SFというフィクションを設定ながら、映画の中で起こっている出来事が実際のあの事件を元にしていることがわかり、これは一切フィクションではないという恐怖を描いた政治的な作品ですが、映像の中にいろんな伏線があるようで、何度か見返して学んでみるのも良いかもしれない。
アカデミー賞授賞式のスピーチで監督2人が語っていた「人間ができる最も卑劣なこととは、他人の痛みに無関心であること」という言葉が、本作に長く横たわる痛みを通して重く深く心に残ります。人種差別を糾弾するようなテーマの作品を作り、黒人俳優が活躍する映画を作り、それらを映画を愛する国民の多くが支持するにも関わらず、現実が好転しない。

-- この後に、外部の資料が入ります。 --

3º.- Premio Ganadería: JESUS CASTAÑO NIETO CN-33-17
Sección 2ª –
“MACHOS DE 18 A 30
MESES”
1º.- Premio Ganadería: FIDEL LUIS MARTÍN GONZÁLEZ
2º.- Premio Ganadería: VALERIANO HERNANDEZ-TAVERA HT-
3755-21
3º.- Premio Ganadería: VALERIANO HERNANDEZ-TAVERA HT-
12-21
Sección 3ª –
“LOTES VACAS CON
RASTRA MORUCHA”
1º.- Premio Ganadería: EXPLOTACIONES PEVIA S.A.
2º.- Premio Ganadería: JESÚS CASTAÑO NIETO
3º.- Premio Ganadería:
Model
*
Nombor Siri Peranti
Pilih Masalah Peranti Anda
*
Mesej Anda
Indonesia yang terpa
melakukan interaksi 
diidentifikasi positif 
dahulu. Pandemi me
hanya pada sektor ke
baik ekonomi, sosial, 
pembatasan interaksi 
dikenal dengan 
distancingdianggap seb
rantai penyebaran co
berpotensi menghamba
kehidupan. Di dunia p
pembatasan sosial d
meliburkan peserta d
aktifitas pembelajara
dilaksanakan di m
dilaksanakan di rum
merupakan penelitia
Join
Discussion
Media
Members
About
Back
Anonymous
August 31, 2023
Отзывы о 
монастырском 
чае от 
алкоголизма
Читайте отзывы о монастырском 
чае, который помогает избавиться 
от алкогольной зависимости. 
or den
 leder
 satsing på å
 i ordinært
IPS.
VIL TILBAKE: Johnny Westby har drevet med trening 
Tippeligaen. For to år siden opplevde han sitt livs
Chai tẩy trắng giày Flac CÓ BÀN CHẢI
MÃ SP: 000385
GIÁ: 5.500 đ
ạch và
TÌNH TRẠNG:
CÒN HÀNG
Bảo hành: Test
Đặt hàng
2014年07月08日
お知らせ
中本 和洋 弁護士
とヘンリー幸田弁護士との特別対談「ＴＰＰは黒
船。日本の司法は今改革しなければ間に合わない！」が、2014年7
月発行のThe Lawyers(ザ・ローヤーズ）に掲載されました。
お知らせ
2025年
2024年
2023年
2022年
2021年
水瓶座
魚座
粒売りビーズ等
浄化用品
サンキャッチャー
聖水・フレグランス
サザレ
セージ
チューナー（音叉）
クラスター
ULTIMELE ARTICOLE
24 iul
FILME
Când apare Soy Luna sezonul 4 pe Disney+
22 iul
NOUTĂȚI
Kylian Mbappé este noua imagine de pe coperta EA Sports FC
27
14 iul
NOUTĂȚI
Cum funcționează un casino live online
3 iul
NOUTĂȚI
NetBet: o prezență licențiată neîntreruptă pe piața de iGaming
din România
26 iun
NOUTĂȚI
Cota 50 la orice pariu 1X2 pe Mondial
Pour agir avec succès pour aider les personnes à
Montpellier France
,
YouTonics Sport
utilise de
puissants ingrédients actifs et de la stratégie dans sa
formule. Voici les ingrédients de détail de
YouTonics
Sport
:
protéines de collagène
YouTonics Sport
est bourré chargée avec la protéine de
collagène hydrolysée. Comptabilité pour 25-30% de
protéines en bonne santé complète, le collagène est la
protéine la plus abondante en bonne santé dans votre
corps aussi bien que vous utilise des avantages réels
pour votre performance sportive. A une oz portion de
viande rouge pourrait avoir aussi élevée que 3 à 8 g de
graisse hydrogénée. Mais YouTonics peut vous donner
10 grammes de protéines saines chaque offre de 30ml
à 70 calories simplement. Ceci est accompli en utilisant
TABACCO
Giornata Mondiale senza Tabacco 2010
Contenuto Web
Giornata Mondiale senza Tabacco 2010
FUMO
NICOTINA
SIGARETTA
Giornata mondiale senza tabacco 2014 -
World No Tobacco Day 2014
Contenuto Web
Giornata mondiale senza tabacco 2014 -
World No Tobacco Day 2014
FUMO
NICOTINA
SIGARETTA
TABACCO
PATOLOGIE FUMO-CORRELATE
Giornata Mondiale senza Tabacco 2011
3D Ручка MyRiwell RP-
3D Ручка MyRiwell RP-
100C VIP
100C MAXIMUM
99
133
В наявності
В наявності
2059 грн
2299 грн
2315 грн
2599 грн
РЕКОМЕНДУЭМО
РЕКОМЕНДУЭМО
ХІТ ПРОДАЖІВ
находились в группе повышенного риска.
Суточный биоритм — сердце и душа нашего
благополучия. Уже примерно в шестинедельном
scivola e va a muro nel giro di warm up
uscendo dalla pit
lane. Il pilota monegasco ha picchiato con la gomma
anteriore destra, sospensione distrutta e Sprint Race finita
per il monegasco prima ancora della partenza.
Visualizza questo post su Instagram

重く深いこの無力感を描くのにループという構造はぴったりで、これまでループものであれば、誰もがそこから抜け出す方法を考えてチャレンジするという展開になると思うけど、30分という短い時間の中でBLM運動について考えさせ、理想と現実の間には途方もない距離感があることを描いたうえで、強くて開けたエンディングで結ぶのが素晴らしかった。たった30分でここまでできたアイディアとセンスが凄いし素晴らしいと思った。
ああ、なんとしても愛犬ジーター と再会してほしい。